The Lone Star State’s Jewel Changes with the Times

by Frank Giordano

March 2013

Today’s River Oaks Country Club golf course illustrates two of the main themes in the evolution of course design in America. Donald Ross’s original layout of 1923 was a classical example of his strategic style of design, while Joe Finger’s redesign of the late 1960s combined modern engineering with elements of the penal style to stiffen the challenge. Finger’s respectful redesign essentially followed Ross’s routing, allowing today’s players to enjoy a fully challenging modern course that preserves many features of its original pedigree.

River Oaks began in the early 1920s as a gleam in land developer Colonel Tom Ball’s eye. It quickly became a key part of visionary Will Hogg’s dream of a residential park. Hogg, the son of a Texas governor and a progressive advocate of urban planning, put up his own money to build an elite community in Houston, a subdivision that would convince the city’s leaders of the wisdom of planned development. Today, Hogg’s dream lives on, and the River Oaks Country Club is a prominent social, civic and “family” institution, as embedded in the legend of Houston as the Galleria, the Astrodome, and the Johnson Space Center.

+++++

#### [Required tasks]
(a) Answer these questions about the piece on River Oaks Country Club, one per line:
(i) In what year was Donald Ross's original layout made?
(ii) Who redesigned the course in the late 1960s?
(iii) Whose son was Will Hogg?
(b) Rewrite the part of the piece on River Oaks Country Club that opens with the words containing "by Frank Giordano" and closes with "its original pedigree.", substituting "classic" for "strategic".
(c) Summarize the piece on River Oaks Country Club in two sentences.

+++++

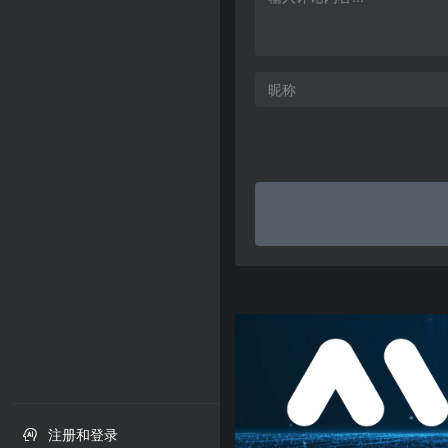

注册和登录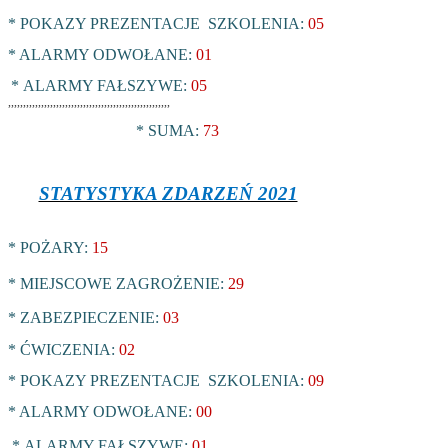
* POKAZY PREZENTACJE SZKOLENIA:
05
* ALARMY ODWOŁANE:
01
*
ALARMY FAŁSZYWE:
05
,,,,,,,,,,,,,,,,,,,,,,,,,,,,,,,,,,,,,,,,,,,,,,,,,,,,,,
* SUMA:
73
STATYSTYKA ZDARZEŃ 2021
* POŻARY:
15
* MIEJSCOWE ZAGROŻENIE:
29
* ZABEZPIECZENIE:
03
* ĆWICZENIA:
02
* POKAZY PREZENTACJE SZKOLENIA:
09
* ALARMY ODWOŁANE:
00
*
ALARMY FAŁSZYWE:
01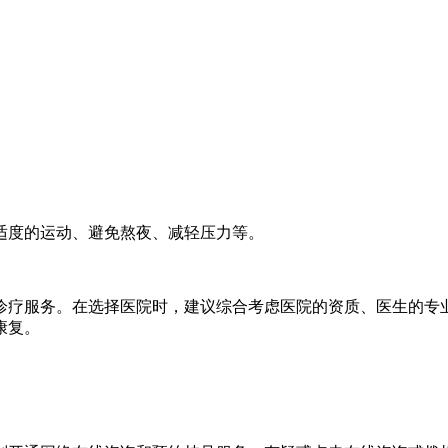
适度的运动、避免熬夜、减轻压力等。
诊疗服务。在选择医院时，建议综合考虑医院的资质、医生的专
康复。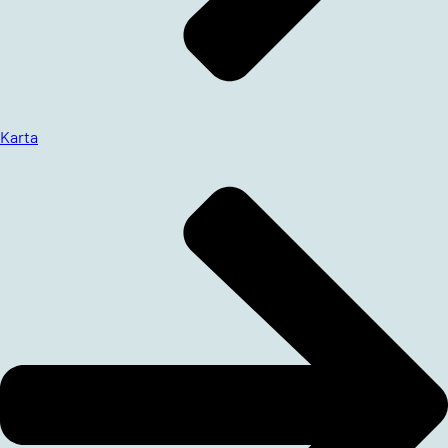
Karta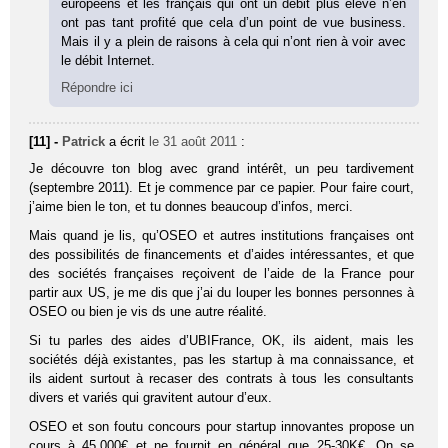
européens et les français qui ont un débit plus élevé n’en
ont pas tant profité que cela d’un point de vue business.
Mais il y a plein de raisons à cela qui n’ont rien à voir avec
le débit Internet.
Répondre ici
[11] -
Patrick
a écrit
le 31 août 2011
:
Je découvre ton blog avec grand intérêt, un peu tardivement
(septembre 2011). Et je commence par ce papier. Pour faire court,
j’aime bien le ton, et tu donnes beaucoup d’infos, merci.
Mais quand je lis, qu’OSEO et autres institutions françaises ont
des possibilités de financements et d’aides intéressantes, et que
des sociétés françaises reçoivent de l’aide de la France pour
partir aux US, je me dis que j’ai du louper les bonnes personnes à
OSEO ou bien je vis ds une autre réalité.
Si tu parles des aides d’UBIFrance, OK, ils aident, mais les
sociétés déjà existantes, pas les startup à ma connaissance, et
ils aident surtout à recaser des contrats à tous les consultants
divers et variés qui gravitent autour d’eux.
OSEO et son foutu concours pour startup innovantes propose un
cours à 45.000€ et ne fournit en général que 25-30K€. On se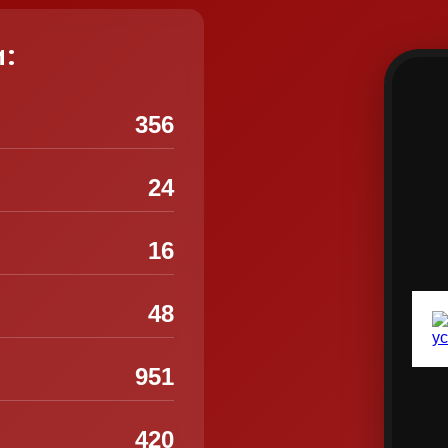
и:
356
24
16
48
951
420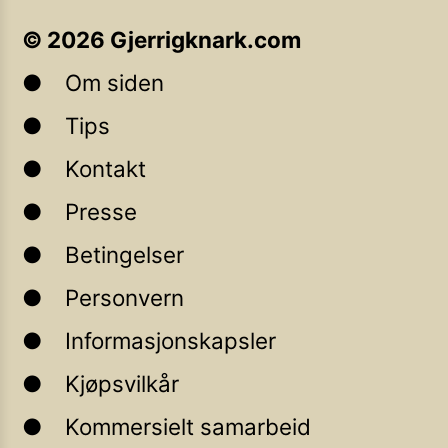
©
2026
Gjerrigknark.com
Om siden
Tips
Kontakt
Presse
Betingelser
Personvern
Informasjonskapsler
Kjøpsvilkår
Kommersielt samarbeid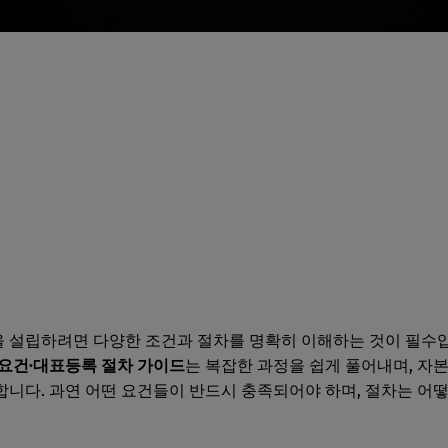
 설립하려면 다양한 조건과 절차를 명확히 이해하는 것이 필수
 요건·대표등록 절차 가이드
는 복잡한 과정을 쉽게 풀어내며, 자
니다. 과연 어떤 요건들이 반드시 충족되어야 하며, 절차는 어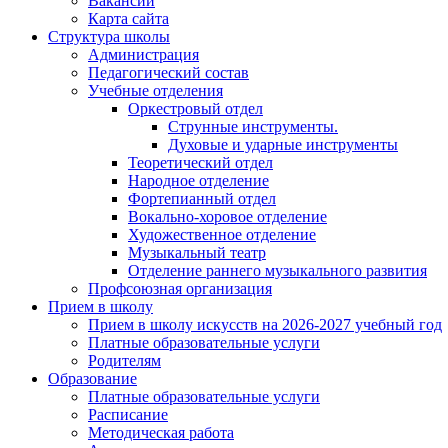
Вакансии
Карта сайта
Структура школы
Администрация
Педагогический состав
Учебные отделения
Оркестровый отдел
Струнные инструменты.
Духовые и ударные инструменты
Теоретический отдел
Народное отделение
Фортепианный отдел
Вокально-хоровое отделение
Художественное отделение
Музыкальный театр
Отделение раннего музыкального развития
Профсоюзная организация
Прием в школу
Прием в школу искусств на 2026-2027 учебный год
Платные образовательные услуги
Родителям
Образование
Платные образовательные услуги
Расписание
Методическая работа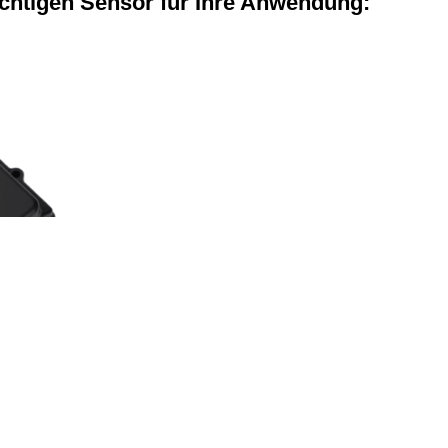
ichtigen Sensor für Ihre Anwendung:
 Sensoren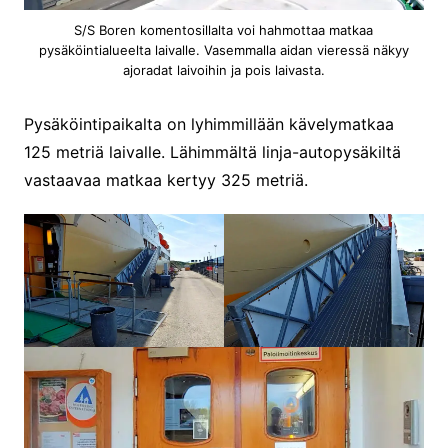
S/S Boren komentosillalta voi hahmottaa matkaa
pysäköintialueelta laivalle. Vasemmalla aidan vieressä näkyy
ajoradat laivoihin ja pois laivasta.
Pysäköintipaikalta on lyhimmillään kävelymatkaa
125 metriä laivalle. Lähimmältä linja-autopysäkiltä
vastaavaa matkaa kertyy 325 metriä.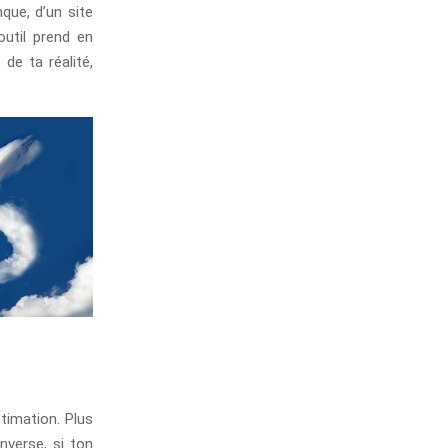
que, d’un site
outil prend en
de ta réalité,
stimation. Plus
nverse, si ton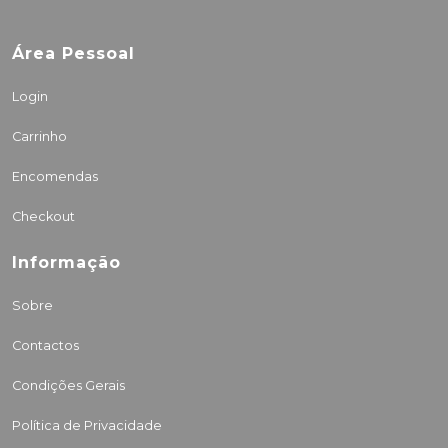
Área Pessoal
Login
Carrinho
Encomendas
Checkout
Informação
Sobre
Contactos
Condições Gerais
Política de Privacidade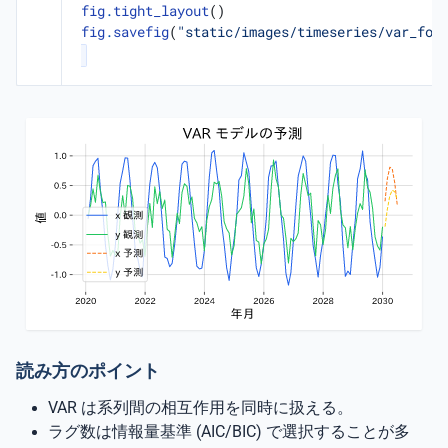
fig
.
tight_layout
()
fig
.
savefig
(
"static/images/timeseries/var_for
読み方のポイント
VAR は系列間の相互作用を同時に扱える。
ラグ数は情報量基準 (AIC/BIC) で選択することが多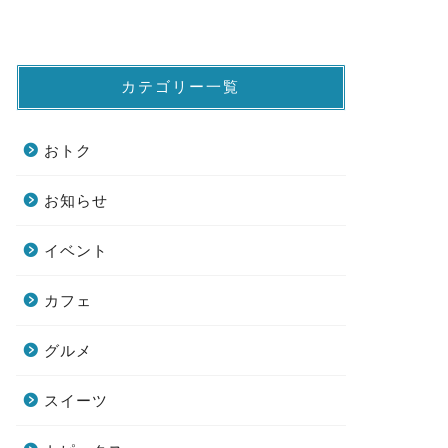
カテゴリー一覧
おトク
お知らせ
イベント
カフェ
グルメ
スイーツ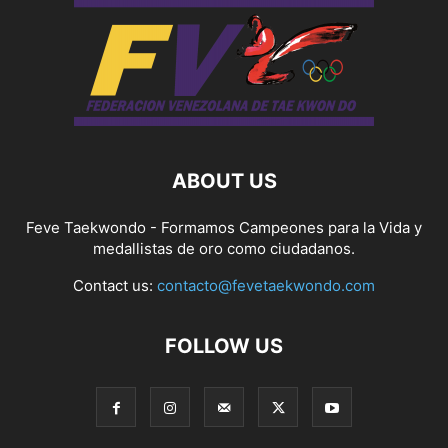
ABOUT US
Feve Taekwondo - Formamos Campeones para la Vida y
medallistas de oro como ciudadanos.
Contact us:
contacto@fevetaekwondo.com
FOLLOW US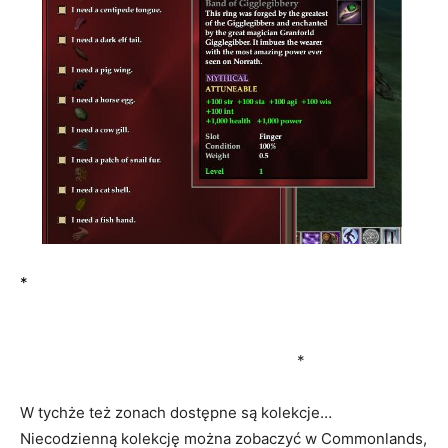
*
quest dostajemy po kupieniu od Hunt Mastera notatki –
TYLKO do cierpliwych graczy i tych obecnych w
Enchanted Lands w dniu 01 kwietnia! (hmmm… no w
sumie jest 2gi a ja właśnie go zrobiłam)
*
W tychże też zonach dostępne są kolekcje…
Niecodzienną kolekcję można zobaczyć w Commonlands,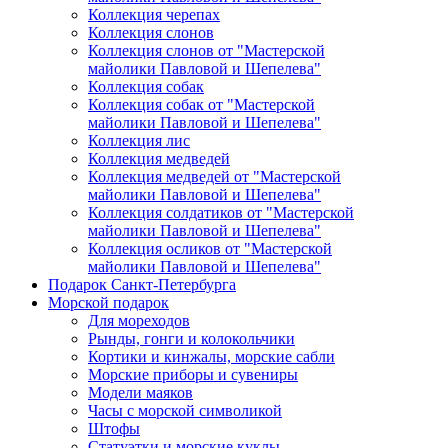
Коллекция черепах
Коллекция слонов
Коллекция слонов от "Мастерской
майолики Павловой и Шепелева"
Коллекция собак
Коллекция собак от "Мастерской
майолики Павловой и Шепелева"
Коллекция лис
Коллекция медведей
Коллекция медведей от "Мастерской
майолики Павловой и Шепелева"
Коллекция солдатиков от "Мастерской
майолики Павловой и Шепелева"
Коллекция осликов от "Мастерской
майолики Павловой и Шепелева"
Подарок Санкт-Петербурга
Морской подарок
Для мореходов
Рынды, гонги и колокольчики
Кортики и кинжалы, морские сабли
Морские приборы и сувениры
Модели маяков
Часы с морской символикой
Штофы
Статуэтки и морские куклы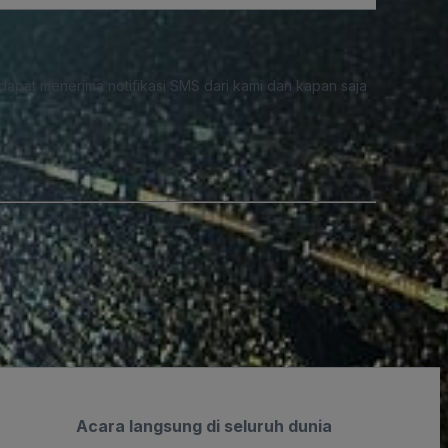
dapat menerima notifikasi SMS dari kami dan kapan saja
Acara langsung di seluruh dunia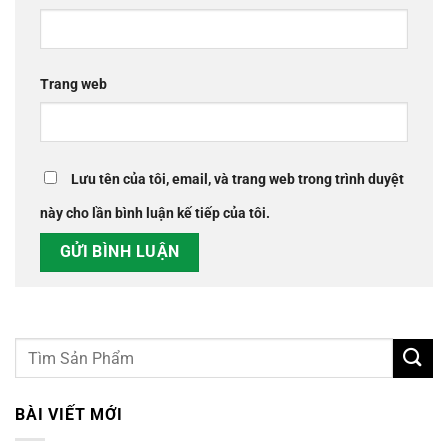
Trang web
Lưu tên của tôi, email, và trang web trong trình duyệt
này cho lần bình luận kế tiếp của tôi.
BÀI VIẾT MỚI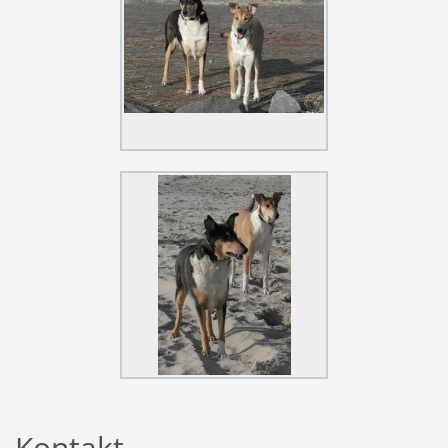
Kontakt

+++++

#### [Answer list]
(a)
(i) 1923
(ii) Joe Finger
(iii) A Texas governor's

(b)
by Frank Giordano

March 2013

Today’s River Oaks Country Club golf course illustrates two of the main themes in the evolution of course design in America. Donald Ross’s original layout of 1923 was a classical example of his classic style of design, while Joe Finger’s redesign of the late 1960s combined modern engineering with elements of the penal style to stiffen the challenge. Finger’s respectful redesign essentially followed Ross’s routing, allowing today’s players to enjoy a fully challenging modern course that preserves many features of its original pedigree.

(c) The River Oaks Country Club course began as Donald Ross's 1923 strategic design, and Joe Finger's late-1960s redesign, which added modern engineering and penal elements, largely kept Ross's routing. The club grew out of Will Hogg's dream of a planned elite community in Houston and is now a prominent social, civic and "family" institution.